According to the CDC, there are still 46 million smokers still in the country and one in five deaths can be attributed to tobacco use. What's worse, 70 percent smokers who try to quit relapse, and experts say that it takes a smoker seven to 10 times to quit for good.
Here are seven tips for smokers looking to kick the habit from leading experts.
1. Quit on a Monday
Some experts say that a huge part of whether or not smokers successfully become ex-smokers all depends on what day of the week you decide to quit.
"There's a logic to it," said Dr. Thomas Glynn, the director of cancer science and trends at the American Cancer Society. "It's good to pick a time you're more busy, and Monday is ideal. It's the beginning of the week, beginning of a new non-smoking life for you."
Glynn added that beyond a specific day of the week, smokers should pick a day that's meaningful to them to attempt to quit -- "usually between two to three weeks [of when] you want to stop ... a birthday ... something that has some meaning for you."
2. Find a Reason to Quit
"The main thing for any smoker is they have to analyze how committed they are to this," said Glynn. "Write down the reason you want to stop on a piece of paper. Take that piece of paper, laminate it, keep it in a special place, pull it out every time you want to start."
Glynn said that reason could be anything. Feeling sick because of your habit? Have your kids urged you to put the cigarettes down? Want to save money? Any of these reasons will work if it's important enough to you.
3. Get Treatment
Dr. John Hughes of the University of Vermont, who looks into the psychology of quitting, said the best thing smokers can do is get professional treatment.
"It's not only important to quit, it's important to quit when you're young," he said. "The reversibility of smoking is related to how long you smoke."

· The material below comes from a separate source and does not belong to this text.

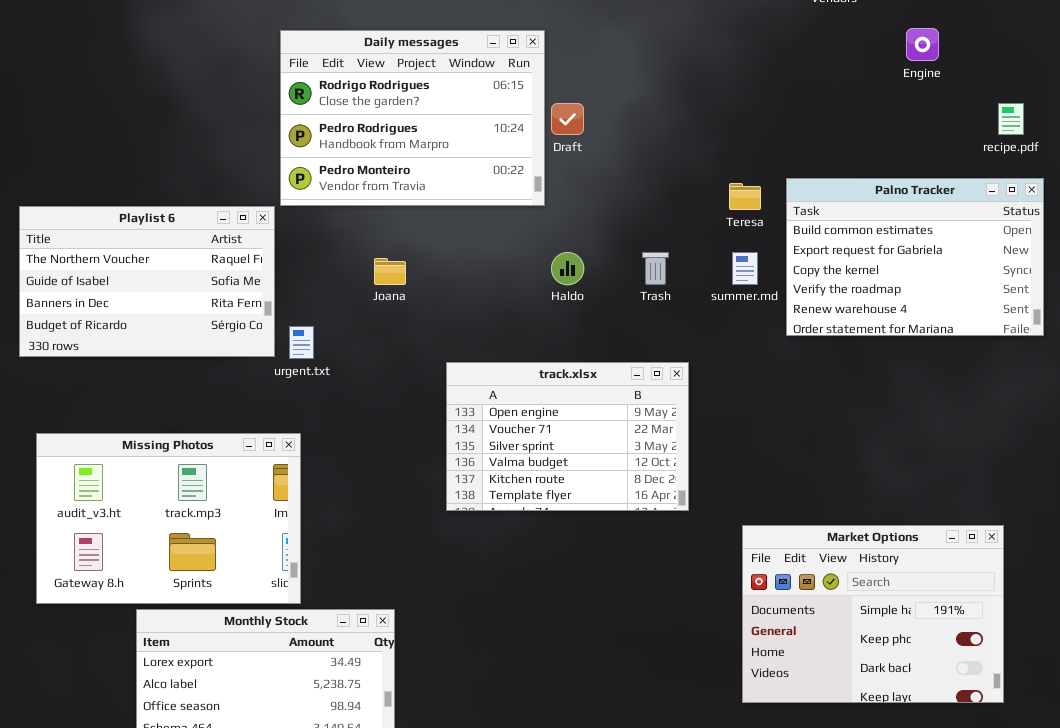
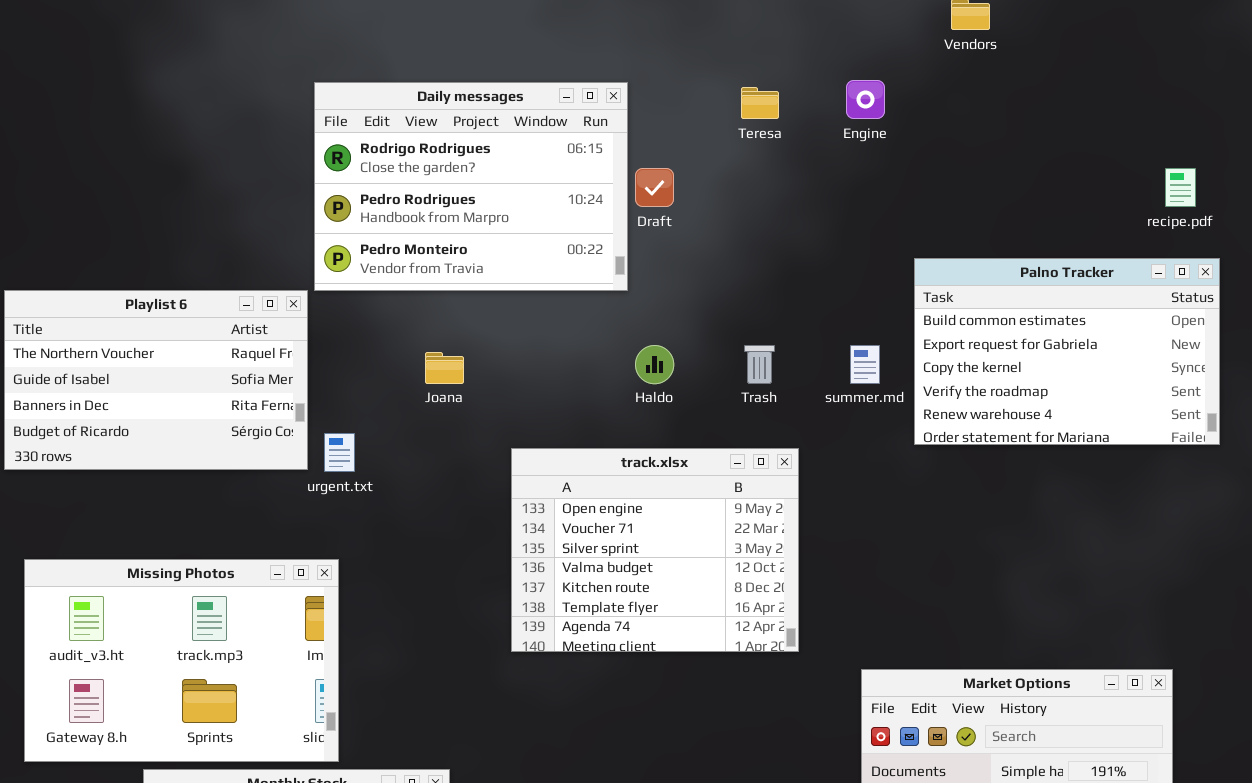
Engine: [906,28,939,61] -> [846,80,885,119], moved
Teresa: [729,183,761,210] -> [741,87,779,119], moved
track.xlsx: [446,362,689,511] -> [511,448,799,652], resized

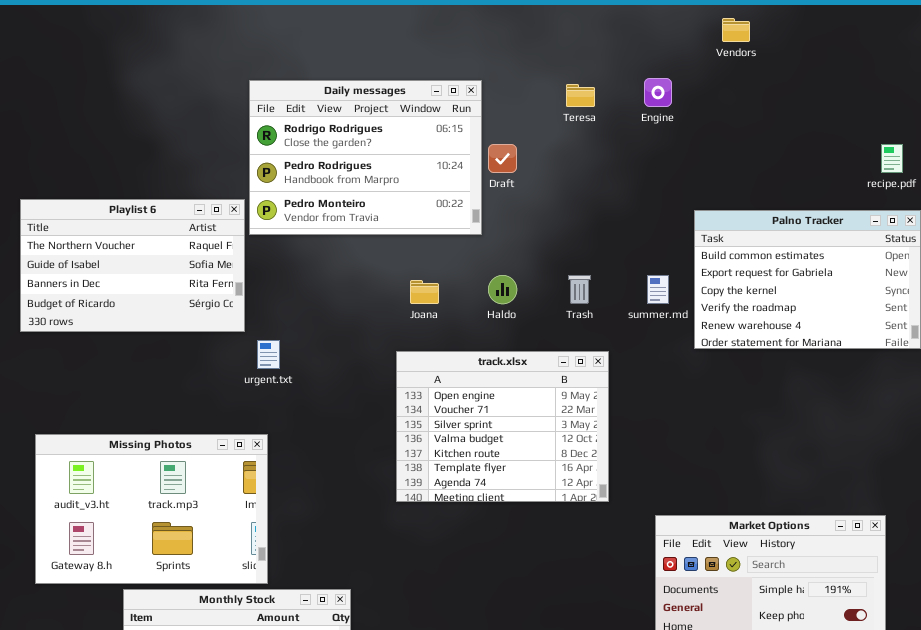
Playlist 6: [4,290,308,470] -> [20,199,245,332], moved
Joana: [425,352,464,384] -> [410,280,439,304], moved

Hughes said that people who quit in their 30s can completely reverse the effects of smoking because of the astonishing ability of the body to repair itself.
"Your risk of heart attack is back to normal between two and three years," he said. "The risk of cancer takes a couple of decades, but it does go away."
Glynn agreed, and said that pairing medications with counseling is more useful than doing just counseling alone.
Hughes also advised that smokers don't try to quit several times on their own before deciding to seek help.
"Use a medication, quit line or counseling," he said.
4. Take Advantage of Medicines
Hughes said that using over-the-counter drugs, including nicotine gum, lozenges or patches, doubles the chances of a smoker quitting.
He added that using over-the-counter patch to deliver a constant stream of medication and a lozenge or gum to combat intense cravings is something many physicians have been recommending -- though the FDA is still determining if it's a safe option..
"The data are pretty clear that it's a much more effective way," said Glynn.
Hughes also recommended talking to your doctor about Chantix, a prescription drug that has recently made headlines for increasing suicidal behavior and depression far more than other drugs designed to help smokers.
"If you don't have past problems, you should look into it," he said, adding that if you do have a history of depression you should talk to your doctor.